Welcome to guest writer, Nichole Reber, who stresses the importance of writers networking with one another.
Don’t let working alone work against you
Professional competition can make the freelance or the literary writer do better work. More often than not, however, that competition ends up looking petty. For writers to network is a good business practice. Yet how do we know if we’re protecting our best interests and or just being selfish?
The Well, MediaBistro, SheWrites, as well as writers’ conferences and groups like Chicago Women in Publishing, or your weekly writers meetup, were designed as writers’ networks. So aren’t they the best places to find the editorial contact or the best publisher to place our work?
Connecting and sharing with other writers has helped me so many times, it’s difficult to remember any bad experiences. One fellow writer was too busy with her own projects to help a publisher with its proofreading needs, so she suggested me. That one contact brought six months of income. In another case, when my new expat friends in China discovered I had been a freelance writer before moving there, word spread and, within six months, I was writing for four magazines and two publishers.
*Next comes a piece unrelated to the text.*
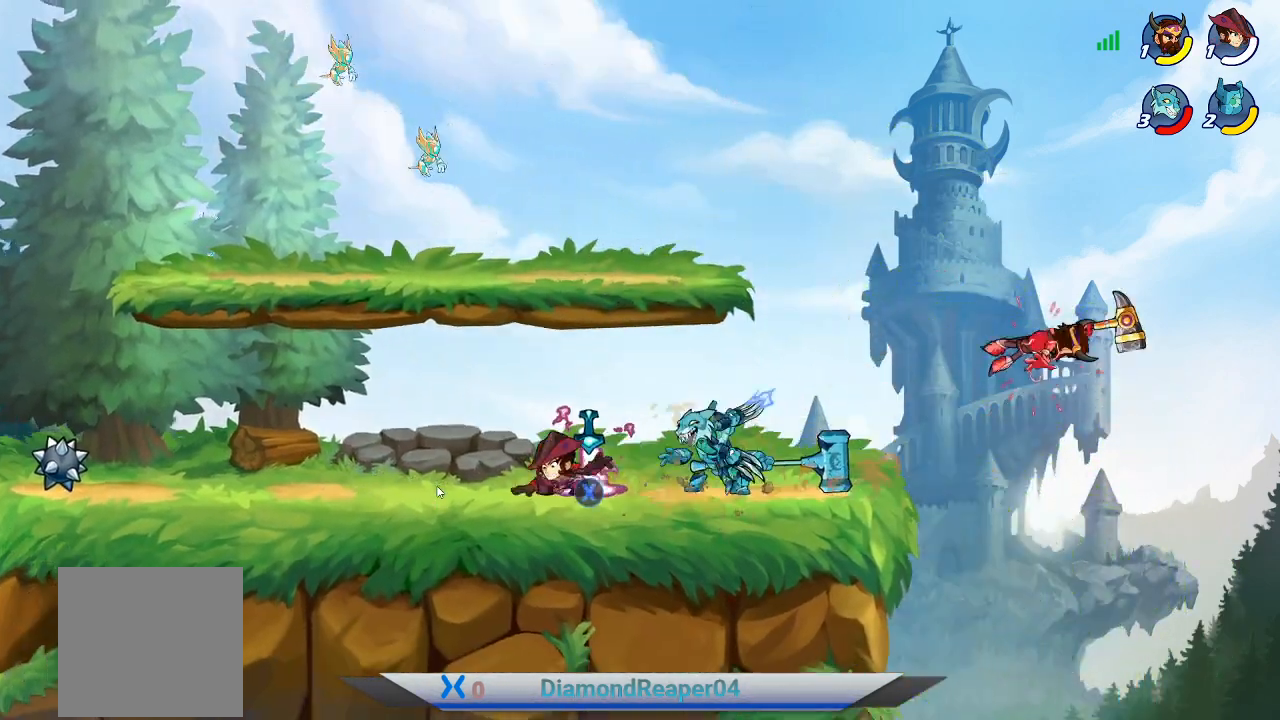
{"buttons": [], "left_stick": "down-left", "right_stick": "center", "events": [[133, "X", "up"], [200, "left_stick", "down-left"], [233, "X", "down"], [300, "left_stick", "down-right"], [333, "X", "up"], [433, "left_stick", "down-left"]]}
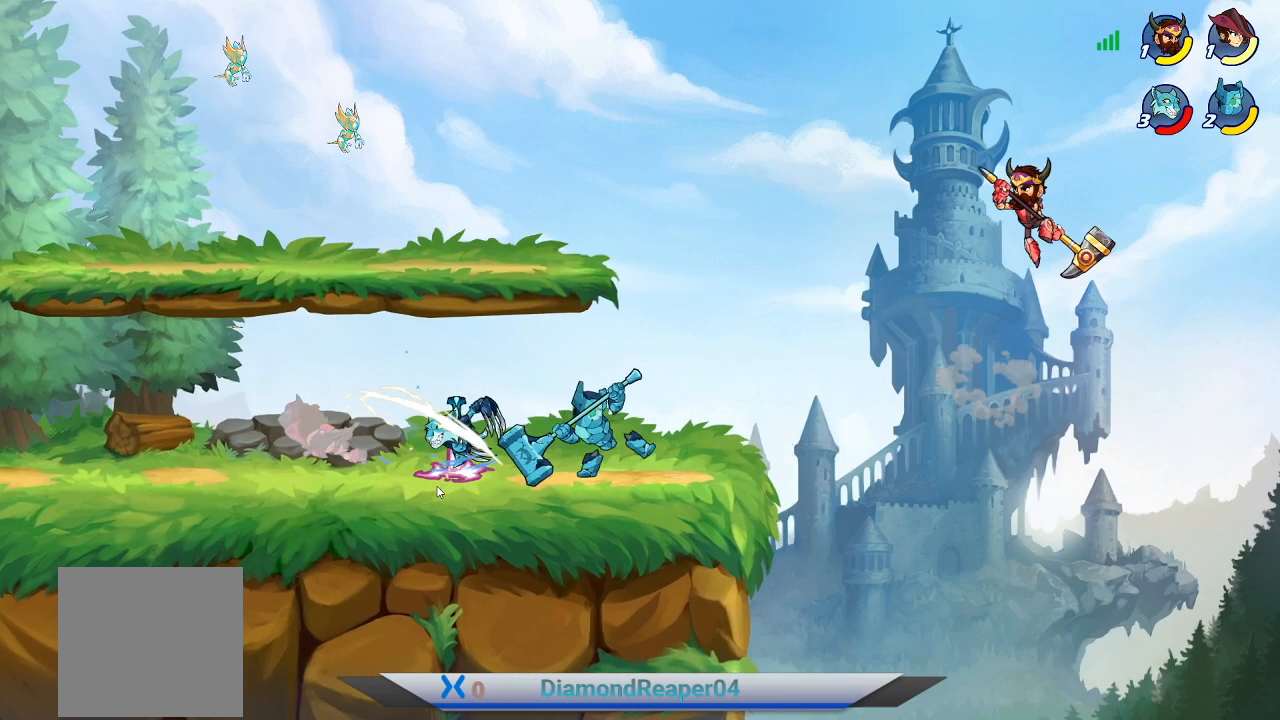
{"buttons": [], "left_stick": "left", "right_stick": "center", "events": [[267, "left_stick", "left"], [367, "A", "down"], [433, "A", "up"]]}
Journalist and travel writer Candace Dempsey can relate. “I broke into the New York Times because of the Well, where I first encountered the editor of Motherlode. Of course she wasn’t the editor then, but just another writer and we were all encouraging each other. I remember when she got the job interview, in fact.”
Marisa Wikramanayake, a freelance writer who runs a gorgeous web site for writers, concurs: “Be educational to work with and know. Don’t be selfish with what you know. If I can help a client out with some information I will… If my friends need to know something that might help them, of course I will tell them. I often learn a lot through the process of helping and teaching others.”
Only one per life preserver
We all know that the life of a writer and gleaning those resources we so desperately need isn’t always kumbaya. We’ve also experienced times when reaching out left us high and dry.
Susan Blumberg-Kason, whose travel memoir comes out in July 2014, recalls just such an occasion. “I had a neighbor from when I was young (and actually babysat this guy) who wrote a China memoir a few years back. When I asked him who his agent was, he refused to tell me! I was just curious. And of course I found out (the agent) when the book came out.”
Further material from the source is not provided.